Предложенный отрывок:
/---

Нас с директором посадили напротив прокурора области, перед ним лежала моя статья, размеченная по эпизодам. Он читал эпизод и требовал: «Документы!» Я вынимал из своей папки необходимые и подавал. Он их смотрел профессионально: атрибуты бланков, входящие номера и даты, даты распорядительных подписей, сроки и т. д. Если не видел признаков недействительности, складывал эти бумаги в свою папку. На одном документе между входящей датой и распорядительной надписью срок был три дня. Прокурор проверил по календарику — два из них были выходными. (Спасибо директору—у меня на все вопросы прокурора были готовы документы.) Потом председатель комиссии — второй секретарь обкома — начал задавать вопросы, требующие устных пояснений. От стенки послышались жалобные сетования, что я, дескать, все извратил, но председатель заткнул им рот и слушал только меня.

\---

Данные:

/---

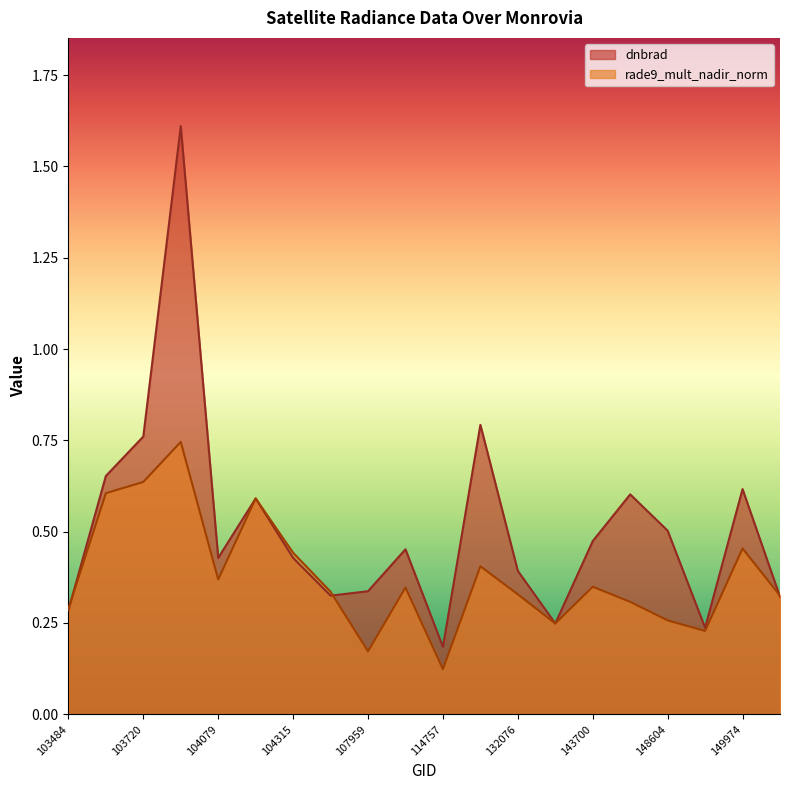

Does the chart display data point markers on the line(s)?

No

\---

Задания:
[1] Ответьте на вопросы по отрывку о проверке статьи у прокурора, помечая ответы теми же буквами.
(a) Что лежало перед прокурором области?
(b) Сколько дней из трехдневного срока на одном документе оказались выходными?
(c) Кто был председателем комиссии?
[2] Продолжите отрывок о проверке статьи у прокурора, начав сразу после его последнего предложения.

Ответы по номерам:
[1]
(a) Статья рассказчика, размеченная по эпизодам.
(b) Два дня.
(c) Второй секретарь обкома.

[2]
В понедельник меня вызвали в обком, и я целый день присутствовал при таинствах — обком писал ответ в «Правду», в ЦК Казахстана и в ЦК КПСС. Мне его не показали, но позвонил из «Правды» журналист и зачитал мне его по телефону с вопросом — согласен ли я с таким ответом? Я не согласился (хотелось заодно додавить и городского прокурора, замордовавшего наших работников дурацкими исками), но во второй статье, завершающей тему, которую «Правда» дала уже сама, вопрос о прокуроре не прозвучал. Но даже то, что было сделано «Правдой», уже было огромным подспорьем в работе, да и прокурор поутих.

И подобное отношение к прессе было общим государственным правилом. Мой директор заставлял писать ответы во все газеты, включая собственную заводскую многотиражку, если только в них был хотя бы критический намек на наш завод или его работников. Был такой смешной случай.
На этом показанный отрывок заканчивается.